Re: Options for Limit.
- To: mathgroup at smc.vnet.net
- Subject: [mg20871] Re: [mg20832] Options for Limit.
- From: "David Park" <djmp at earthlink.net>
- Date: Thu, 18 Nov 1999 01:09:47 -0500 (EST)
- Sender: owner-wri-mathgroup at wolfram.com
Jack, It is often not that difficult to implement more convenient notation.

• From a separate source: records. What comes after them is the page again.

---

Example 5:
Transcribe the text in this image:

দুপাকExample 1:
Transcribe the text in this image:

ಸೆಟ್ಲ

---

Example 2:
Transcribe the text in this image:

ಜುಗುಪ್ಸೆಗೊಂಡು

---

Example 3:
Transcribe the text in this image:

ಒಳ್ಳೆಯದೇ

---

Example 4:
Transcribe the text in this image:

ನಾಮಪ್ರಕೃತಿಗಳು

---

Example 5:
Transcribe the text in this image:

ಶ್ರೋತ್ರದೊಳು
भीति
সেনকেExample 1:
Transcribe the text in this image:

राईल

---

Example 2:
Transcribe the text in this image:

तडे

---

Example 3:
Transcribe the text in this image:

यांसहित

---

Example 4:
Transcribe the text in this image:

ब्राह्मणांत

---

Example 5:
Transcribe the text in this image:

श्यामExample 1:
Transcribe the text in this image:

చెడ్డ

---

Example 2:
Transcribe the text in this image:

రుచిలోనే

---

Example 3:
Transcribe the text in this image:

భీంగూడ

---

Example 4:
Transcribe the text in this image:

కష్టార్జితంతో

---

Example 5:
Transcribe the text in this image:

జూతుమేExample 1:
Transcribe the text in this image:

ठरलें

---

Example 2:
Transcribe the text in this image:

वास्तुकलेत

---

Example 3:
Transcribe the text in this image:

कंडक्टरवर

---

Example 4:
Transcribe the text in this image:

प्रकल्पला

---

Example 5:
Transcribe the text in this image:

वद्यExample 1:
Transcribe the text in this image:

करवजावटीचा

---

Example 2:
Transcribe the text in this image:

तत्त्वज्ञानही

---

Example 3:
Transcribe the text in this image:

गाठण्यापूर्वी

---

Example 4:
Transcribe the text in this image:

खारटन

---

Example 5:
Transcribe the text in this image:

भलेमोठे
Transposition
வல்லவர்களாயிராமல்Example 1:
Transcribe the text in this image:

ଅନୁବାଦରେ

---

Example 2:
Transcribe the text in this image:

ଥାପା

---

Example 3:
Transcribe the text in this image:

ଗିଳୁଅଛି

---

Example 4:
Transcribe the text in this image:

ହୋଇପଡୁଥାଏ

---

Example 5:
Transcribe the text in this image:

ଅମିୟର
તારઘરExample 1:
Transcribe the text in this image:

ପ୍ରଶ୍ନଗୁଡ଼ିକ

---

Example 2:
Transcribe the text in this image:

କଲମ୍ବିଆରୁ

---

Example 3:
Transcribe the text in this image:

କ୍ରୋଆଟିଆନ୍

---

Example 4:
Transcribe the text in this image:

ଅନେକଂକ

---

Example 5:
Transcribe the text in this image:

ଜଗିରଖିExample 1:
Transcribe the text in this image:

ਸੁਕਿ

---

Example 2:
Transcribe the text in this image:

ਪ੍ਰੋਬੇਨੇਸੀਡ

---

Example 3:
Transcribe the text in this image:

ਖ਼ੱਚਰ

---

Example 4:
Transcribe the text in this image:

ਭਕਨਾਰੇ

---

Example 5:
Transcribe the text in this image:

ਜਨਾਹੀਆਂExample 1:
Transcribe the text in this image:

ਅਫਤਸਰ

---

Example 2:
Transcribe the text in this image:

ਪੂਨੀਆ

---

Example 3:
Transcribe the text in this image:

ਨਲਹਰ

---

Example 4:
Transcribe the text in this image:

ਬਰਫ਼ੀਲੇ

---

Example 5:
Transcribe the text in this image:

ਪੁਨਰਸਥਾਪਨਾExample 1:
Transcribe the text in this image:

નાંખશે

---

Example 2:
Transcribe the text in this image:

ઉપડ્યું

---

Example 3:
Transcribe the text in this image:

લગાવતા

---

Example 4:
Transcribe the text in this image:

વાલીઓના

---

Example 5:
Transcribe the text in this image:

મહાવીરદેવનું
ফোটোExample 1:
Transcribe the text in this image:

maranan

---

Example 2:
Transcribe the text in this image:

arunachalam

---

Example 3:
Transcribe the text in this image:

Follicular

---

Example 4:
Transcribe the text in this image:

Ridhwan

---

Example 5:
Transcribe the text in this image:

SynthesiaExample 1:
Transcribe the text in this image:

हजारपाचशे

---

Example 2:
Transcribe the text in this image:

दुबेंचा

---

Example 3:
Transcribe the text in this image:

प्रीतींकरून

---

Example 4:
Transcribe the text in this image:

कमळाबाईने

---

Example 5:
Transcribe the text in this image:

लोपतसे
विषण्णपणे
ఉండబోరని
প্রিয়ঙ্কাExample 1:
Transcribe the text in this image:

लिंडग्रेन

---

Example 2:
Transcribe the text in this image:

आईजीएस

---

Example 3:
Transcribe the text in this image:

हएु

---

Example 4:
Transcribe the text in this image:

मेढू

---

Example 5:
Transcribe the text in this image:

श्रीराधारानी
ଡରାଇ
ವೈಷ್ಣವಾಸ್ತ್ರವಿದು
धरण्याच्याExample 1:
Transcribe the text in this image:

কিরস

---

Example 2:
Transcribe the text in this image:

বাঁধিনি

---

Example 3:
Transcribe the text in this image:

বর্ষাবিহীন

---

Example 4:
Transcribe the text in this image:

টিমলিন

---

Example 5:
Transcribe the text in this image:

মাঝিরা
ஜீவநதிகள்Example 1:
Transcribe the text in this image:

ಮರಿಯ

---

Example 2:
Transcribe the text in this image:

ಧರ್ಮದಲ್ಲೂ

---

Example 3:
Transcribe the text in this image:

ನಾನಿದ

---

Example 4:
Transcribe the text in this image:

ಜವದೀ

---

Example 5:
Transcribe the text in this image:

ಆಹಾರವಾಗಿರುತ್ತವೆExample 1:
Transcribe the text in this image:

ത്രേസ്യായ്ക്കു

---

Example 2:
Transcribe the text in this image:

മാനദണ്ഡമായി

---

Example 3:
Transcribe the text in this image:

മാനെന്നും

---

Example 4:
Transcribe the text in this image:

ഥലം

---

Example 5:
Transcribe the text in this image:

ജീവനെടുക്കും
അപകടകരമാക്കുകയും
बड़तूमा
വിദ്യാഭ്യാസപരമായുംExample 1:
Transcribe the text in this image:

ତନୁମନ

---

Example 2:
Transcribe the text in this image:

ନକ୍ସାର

For example: fromBelow = 1; fromAbove = -1; f[x_] := (1 + x)(1 - UnitStep[x]) + x UnitStep[x] Limit[f[x], x -> 0, Direction -> fromBelow] 1 Limit[f[x], x -> 0, Direction -> fromAbove] 0 David Park djmp at earthlink.net http://home.earthlink.net/~djmp/ >Hi Group, > >The single option for Limit is > > Direction->1 >or > > Direction->-1 > >I would suggest that these choices are counterintuitive >and I offer an improvement. Here is why they are "less" >than obviou. What is one's guess at the meaning of > >(*) Limit[ f[x], x->2, Direction -> 1 ] > >or, > >(**) Limit[ f[x], x->0, Direction -> -1 ] > >Are you sure? The book says that the limit in (*) is taken >from smaller values (than 2, presumably), that is, "from below". >Similarly, (**) is to be interpreted as the limit from above. >These notations are not suggestive of the meanings and this >is not good. Moreover it violates one of the professed goals >in Mathematica - clarity of notation. (Give or take some of the >cartoon notations representing infix functions, say @@@.) > >Here is an improvement(?) > > Limit[ f[x], x->2, Direction -> Below ] > >and > > > Limit[ f[x], x->0, Direction -> Above ] > >If Mathematica adopts these suggestions, world peace will soon follow :-) > > >Jack (The Wolverine) Goldberg >Univ. of Mich >